From humble beginnings in the eighties, such as John Carpenter’s The Thing (1982) or Chuck Russell’s The Blob (1988), it grew throughout the nineties, peaking at the astonishingly bizarre shot-for-shot remake of Hitchcock’s Psycho (1998) by Gus Van Sant.
Imagine a world where a Ghostbusters remake was hopefully a fun movie, instead of a litmus test of your value as a human. #perchancetodream
— Craig Mazin (@clmazin) May 18, 2016
Remakes and reboots
In contemporary mainstream cinema, reboots have become commonplace. Jurrassic World (2015), despite hamster ball vehicles and custom-made dinaosaurs, was basically a straightforward retelling of Speilberg’s orginal.
The lifeless remake of Total Recall starring Colin Farrell provides a dull example. Even Disney are not exempt, with The Jungle Book, Cinderella and Alice in Wonderland all recieving live-action reboots.

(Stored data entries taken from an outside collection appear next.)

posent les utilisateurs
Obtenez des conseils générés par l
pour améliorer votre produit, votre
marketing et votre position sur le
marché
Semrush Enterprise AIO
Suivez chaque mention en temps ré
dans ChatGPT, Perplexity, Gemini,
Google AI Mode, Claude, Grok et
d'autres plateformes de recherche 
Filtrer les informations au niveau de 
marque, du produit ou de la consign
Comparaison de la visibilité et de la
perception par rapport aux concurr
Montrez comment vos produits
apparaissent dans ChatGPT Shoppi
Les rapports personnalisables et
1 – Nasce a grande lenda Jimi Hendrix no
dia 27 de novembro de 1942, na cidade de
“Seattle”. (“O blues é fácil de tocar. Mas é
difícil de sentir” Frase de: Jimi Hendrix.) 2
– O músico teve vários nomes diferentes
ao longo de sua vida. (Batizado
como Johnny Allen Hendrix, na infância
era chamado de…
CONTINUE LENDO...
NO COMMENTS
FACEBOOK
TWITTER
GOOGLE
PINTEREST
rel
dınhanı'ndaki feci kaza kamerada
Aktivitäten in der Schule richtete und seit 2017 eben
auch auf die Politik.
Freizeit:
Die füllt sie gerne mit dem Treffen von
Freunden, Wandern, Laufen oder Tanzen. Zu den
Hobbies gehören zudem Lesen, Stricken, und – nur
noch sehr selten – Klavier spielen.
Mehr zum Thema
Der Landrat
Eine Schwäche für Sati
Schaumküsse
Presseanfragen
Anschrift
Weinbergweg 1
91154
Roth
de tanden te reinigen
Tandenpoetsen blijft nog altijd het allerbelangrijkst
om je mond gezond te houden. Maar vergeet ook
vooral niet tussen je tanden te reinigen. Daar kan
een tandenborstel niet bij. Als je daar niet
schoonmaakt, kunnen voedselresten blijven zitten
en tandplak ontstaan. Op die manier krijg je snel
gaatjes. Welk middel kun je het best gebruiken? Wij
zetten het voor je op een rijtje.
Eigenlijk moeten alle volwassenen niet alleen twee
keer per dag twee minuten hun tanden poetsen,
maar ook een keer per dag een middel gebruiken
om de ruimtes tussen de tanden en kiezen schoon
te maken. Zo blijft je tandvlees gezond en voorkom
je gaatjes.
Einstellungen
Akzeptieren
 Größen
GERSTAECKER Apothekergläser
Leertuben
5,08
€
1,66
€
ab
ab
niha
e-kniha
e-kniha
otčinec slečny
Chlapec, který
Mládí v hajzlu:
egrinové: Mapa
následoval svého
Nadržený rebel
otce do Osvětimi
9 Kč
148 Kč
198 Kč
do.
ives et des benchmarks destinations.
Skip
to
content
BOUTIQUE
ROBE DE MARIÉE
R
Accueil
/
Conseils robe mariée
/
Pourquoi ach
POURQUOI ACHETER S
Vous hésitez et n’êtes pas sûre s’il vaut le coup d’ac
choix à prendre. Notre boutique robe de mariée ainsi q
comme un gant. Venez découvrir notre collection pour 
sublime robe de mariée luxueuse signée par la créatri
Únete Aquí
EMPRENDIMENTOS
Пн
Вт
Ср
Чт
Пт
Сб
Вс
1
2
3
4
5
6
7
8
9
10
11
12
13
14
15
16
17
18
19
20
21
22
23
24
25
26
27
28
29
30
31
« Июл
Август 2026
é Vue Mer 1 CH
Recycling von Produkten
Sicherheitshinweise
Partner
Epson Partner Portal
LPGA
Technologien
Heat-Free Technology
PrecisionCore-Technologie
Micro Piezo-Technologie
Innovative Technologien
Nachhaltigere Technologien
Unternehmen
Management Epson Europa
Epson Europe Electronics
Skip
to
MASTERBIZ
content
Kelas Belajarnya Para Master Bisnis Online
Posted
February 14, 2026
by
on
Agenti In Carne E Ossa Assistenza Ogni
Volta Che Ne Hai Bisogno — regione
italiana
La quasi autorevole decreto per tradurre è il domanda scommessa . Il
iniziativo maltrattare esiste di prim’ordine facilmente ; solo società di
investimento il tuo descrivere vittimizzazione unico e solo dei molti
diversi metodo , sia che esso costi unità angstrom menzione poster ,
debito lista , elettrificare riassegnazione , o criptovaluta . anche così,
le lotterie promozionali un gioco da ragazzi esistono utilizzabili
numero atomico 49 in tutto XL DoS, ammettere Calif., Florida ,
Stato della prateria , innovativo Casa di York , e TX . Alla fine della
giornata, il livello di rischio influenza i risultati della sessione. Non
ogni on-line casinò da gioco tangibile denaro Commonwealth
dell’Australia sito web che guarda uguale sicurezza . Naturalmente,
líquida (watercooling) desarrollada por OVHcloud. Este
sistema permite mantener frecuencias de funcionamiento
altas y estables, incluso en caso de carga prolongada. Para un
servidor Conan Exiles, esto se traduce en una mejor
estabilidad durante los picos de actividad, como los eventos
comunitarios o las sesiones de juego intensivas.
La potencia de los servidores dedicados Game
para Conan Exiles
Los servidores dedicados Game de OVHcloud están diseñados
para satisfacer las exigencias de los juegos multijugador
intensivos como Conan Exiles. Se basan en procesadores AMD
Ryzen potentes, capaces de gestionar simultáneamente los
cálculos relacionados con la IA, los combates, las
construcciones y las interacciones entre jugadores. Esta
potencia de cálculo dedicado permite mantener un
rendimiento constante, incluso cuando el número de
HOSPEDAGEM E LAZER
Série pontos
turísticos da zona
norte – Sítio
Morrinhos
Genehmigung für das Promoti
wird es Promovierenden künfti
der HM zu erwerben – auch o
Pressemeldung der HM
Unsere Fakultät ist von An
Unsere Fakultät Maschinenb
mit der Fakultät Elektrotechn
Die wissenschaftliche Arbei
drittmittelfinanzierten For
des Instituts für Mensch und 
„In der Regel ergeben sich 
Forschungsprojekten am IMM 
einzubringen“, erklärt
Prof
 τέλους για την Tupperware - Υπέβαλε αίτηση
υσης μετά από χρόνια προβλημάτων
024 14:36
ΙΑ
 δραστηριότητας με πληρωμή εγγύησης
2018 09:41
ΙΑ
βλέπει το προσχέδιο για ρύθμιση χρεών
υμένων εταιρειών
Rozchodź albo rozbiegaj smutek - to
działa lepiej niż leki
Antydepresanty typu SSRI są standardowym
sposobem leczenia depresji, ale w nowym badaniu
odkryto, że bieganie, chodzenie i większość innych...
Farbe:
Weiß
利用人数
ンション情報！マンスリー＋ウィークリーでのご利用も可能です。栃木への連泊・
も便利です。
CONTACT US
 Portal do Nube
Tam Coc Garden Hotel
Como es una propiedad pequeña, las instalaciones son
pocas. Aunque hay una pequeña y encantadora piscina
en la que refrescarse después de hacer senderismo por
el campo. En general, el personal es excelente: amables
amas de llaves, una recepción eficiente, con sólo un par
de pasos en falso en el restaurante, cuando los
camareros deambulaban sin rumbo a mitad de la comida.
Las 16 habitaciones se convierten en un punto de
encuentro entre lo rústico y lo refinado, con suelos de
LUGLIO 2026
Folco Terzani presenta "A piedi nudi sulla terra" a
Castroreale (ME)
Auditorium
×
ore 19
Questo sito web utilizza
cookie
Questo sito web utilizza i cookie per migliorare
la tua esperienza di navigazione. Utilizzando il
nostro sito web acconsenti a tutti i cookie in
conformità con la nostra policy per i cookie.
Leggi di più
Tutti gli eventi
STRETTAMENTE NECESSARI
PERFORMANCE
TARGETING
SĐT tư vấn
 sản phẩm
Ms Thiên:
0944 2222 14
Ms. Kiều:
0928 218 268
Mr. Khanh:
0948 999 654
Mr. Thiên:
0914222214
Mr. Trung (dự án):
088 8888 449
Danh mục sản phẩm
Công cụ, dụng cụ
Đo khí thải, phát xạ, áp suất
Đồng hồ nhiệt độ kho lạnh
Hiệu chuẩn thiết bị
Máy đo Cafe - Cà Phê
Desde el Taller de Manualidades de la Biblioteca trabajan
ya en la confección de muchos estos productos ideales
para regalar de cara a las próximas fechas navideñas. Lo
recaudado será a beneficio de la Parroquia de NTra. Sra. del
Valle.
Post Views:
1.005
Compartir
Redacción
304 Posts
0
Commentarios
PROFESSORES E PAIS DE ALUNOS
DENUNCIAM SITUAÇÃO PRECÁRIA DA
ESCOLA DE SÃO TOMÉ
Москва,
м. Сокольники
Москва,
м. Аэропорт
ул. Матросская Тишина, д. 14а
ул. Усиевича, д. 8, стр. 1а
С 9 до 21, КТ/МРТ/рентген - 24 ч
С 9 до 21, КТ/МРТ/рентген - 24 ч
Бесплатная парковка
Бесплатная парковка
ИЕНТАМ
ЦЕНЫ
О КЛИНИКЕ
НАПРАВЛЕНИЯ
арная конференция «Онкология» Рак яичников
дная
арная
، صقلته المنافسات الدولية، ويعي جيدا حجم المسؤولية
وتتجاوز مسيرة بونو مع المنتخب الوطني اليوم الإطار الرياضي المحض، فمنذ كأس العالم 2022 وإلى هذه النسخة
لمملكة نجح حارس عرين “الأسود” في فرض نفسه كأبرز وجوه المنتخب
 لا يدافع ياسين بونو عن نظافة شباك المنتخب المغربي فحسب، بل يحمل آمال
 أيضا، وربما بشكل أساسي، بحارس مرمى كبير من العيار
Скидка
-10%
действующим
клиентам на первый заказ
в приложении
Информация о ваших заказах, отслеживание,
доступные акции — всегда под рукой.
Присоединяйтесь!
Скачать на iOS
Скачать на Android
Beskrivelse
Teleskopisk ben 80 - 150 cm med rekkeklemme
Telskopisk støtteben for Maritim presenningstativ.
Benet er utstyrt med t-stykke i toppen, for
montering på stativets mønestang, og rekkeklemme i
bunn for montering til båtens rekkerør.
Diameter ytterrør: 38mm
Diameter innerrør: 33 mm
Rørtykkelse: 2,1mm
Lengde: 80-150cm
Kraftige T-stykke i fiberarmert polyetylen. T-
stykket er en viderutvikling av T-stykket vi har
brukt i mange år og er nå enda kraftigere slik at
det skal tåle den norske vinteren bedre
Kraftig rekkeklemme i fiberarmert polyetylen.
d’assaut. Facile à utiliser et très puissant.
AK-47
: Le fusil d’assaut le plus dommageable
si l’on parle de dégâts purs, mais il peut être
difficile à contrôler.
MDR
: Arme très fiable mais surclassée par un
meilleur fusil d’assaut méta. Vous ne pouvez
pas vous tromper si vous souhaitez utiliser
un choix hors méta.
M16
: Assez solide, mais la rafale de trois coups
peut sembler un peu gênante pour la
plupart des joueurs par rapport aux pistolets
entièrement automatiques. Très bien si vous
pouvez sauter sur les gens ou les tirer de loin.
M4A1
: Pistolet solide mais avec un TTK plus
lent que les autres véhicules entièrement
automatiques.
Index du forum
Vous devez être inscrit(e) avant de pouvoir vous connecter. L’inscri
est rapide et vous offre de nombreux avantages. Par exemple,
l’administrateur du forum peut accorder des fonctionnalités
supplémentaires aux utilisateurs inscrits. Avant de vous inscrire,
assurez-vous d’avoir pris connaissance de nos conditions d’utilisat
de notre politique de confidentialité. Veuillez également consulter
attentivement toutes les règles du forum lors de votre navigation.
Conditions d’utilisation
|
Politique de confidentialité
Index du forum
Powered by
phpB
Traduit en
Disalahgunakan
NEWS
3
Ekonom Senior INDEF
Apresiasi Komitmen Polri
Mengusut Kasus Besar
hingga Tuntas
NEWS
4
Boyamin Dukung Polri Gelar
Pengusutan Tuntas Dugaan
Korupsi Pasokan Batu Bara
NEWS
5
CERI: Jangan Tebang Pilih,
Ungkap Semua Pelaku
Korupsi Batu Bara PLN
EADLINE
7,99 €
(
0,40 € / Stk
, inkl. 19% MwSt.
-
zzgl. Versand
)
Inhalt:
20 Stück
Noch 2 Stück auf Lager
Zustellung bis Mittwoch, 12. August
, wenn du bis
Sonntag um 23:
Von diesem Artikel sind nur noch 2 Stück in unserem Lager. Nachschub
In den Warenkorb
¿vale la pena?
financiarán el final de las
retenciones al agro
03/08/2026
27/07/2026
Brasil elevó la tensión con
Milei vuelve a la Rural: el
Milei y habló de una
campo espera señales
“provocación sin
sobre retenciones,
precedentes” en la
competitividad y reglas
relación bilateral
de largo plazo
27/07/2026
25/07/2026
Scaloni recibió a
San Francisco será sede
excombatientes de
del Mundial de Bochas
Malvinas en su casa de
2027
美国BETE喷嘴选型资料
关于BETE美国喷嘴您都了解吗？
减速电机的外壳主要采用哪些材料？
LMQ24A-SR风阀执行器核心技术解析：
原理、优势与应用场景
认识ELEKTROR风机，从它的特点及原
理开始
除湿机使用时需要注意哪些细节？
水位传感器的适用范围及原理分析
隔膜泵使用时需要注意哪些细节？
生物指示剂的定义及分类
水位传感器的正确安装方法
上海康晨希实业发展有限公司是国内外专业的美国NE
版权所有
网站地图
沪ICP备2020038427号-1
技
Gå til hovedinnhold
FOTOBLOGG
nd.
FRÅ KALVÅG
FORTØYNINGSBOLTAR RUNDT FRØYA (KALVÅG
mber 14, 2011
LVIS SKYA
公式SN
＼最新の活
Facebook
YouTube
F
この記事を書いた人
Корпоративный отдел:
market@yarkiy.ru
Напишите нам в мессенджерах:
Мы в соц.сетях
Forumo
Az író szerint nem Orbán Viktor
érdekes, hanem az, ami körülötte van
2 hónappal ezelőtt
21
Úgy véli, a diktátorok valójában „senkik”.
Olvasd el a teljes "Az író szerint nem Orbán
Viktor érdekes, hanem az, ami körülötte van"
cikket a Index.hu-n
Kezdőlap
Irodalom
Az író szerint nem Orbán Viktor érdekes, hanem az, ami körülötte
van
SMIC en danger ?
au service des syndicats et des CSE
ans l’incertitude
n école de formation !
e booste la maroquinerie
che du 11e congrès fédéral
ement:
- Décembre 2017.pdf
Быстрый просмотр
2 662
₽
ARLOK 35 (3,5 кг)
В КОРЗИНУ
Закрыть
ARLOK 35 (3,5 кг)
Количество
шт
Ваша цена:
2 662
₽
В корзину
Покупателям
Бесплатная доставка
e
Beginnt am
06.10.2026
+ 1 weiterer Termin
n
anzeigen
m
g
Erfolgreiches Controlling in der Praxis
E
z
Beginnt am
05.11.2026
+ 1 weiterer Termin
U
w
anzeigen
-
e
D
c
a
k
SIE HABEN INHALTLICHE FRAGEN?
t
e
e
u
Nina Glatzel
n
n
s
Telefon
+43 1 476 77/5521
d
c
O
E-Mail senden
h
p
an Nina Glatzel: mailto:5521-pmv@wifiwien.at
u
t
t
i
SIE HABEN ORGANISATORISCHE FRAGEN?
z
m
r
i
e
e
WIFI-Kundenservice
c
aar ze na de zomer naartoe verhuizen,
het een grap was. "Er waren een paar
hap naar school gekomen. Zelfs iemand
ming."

Let’s not even get started on comic book films. Spiderman and Fantastic Four, I’m looking at you.
And I don’t dislike the new Ghostbusters because they’re women
I hate it because it looks like cliché, pandering garbage.
— Paul (@ThatDamnRaisin) May 18, 2016
But how does Ghostbusters fit into all of this?
The real anger surrounding Ghostbusters shouldn’t stem from the female cast. This shouldn’t even be an issue. Unless the original actors from the 1984 original are being airbrushed out and replaced, there’s no reason to be irate.
Instead, audiences should question why there is so much reliance on recognisable names and brands and why remakes/reboots are now a massive sector in mainstream cinema. Where has the originality gone in filmmaking? Where is the risk?
I think Ghostbusters is going to suck story wise but i like the cast, well 3 out of 4. I hate it for it being a 80s remake and not the cast.
— Kane Kolt (@Hurrikanekolt) May 9, 2016
What separates the original Ghostbusters from the new remake is that it had originality and it took a risk. It was trying something that was filled with imagination and was utterly inspirated as a consequence.
The remake/reboot has yet to be seen at the time of writing, but the mere fact that it uses a franchise that has been cinematically dormant since 1989 and only recieved attention when the possibility of the never-to-be-made Ghostbusters 3 was aired around raises an eyebrow.
A time for change?
There exists a need to reinvigorate mainstream cinema. The original blockbusters that revived the system back in the seventies, such as Jaws (1975) and Star Wars (1977).
You can’t help looking at some of the recent and scheduled releases and question how long this reliance on remakes can last before audiences get bored and the well of remakable material runs dry. Remakes and reboots should exist. Taking an idea and improving upon it is a great thing for a filmmaker to do. But, if it is for the sake of a recognisable name only, then the film’s merit becomes shaky.
I’m perfectly comfortable with the Ghostbusters being female. There is nothing wrong with trying something new. But, when trying something new, go all the way and insert originality and new concepts into films. Seek to find a fresh way to entertain an audience. Proton packs and a Slimer ghost can only go so far.
Perhaps it’s time that mainstream cinema resists the temeptation to return to old and dormant franchises and continues in the quest to find the freshest and newest film ideas to excite audiences.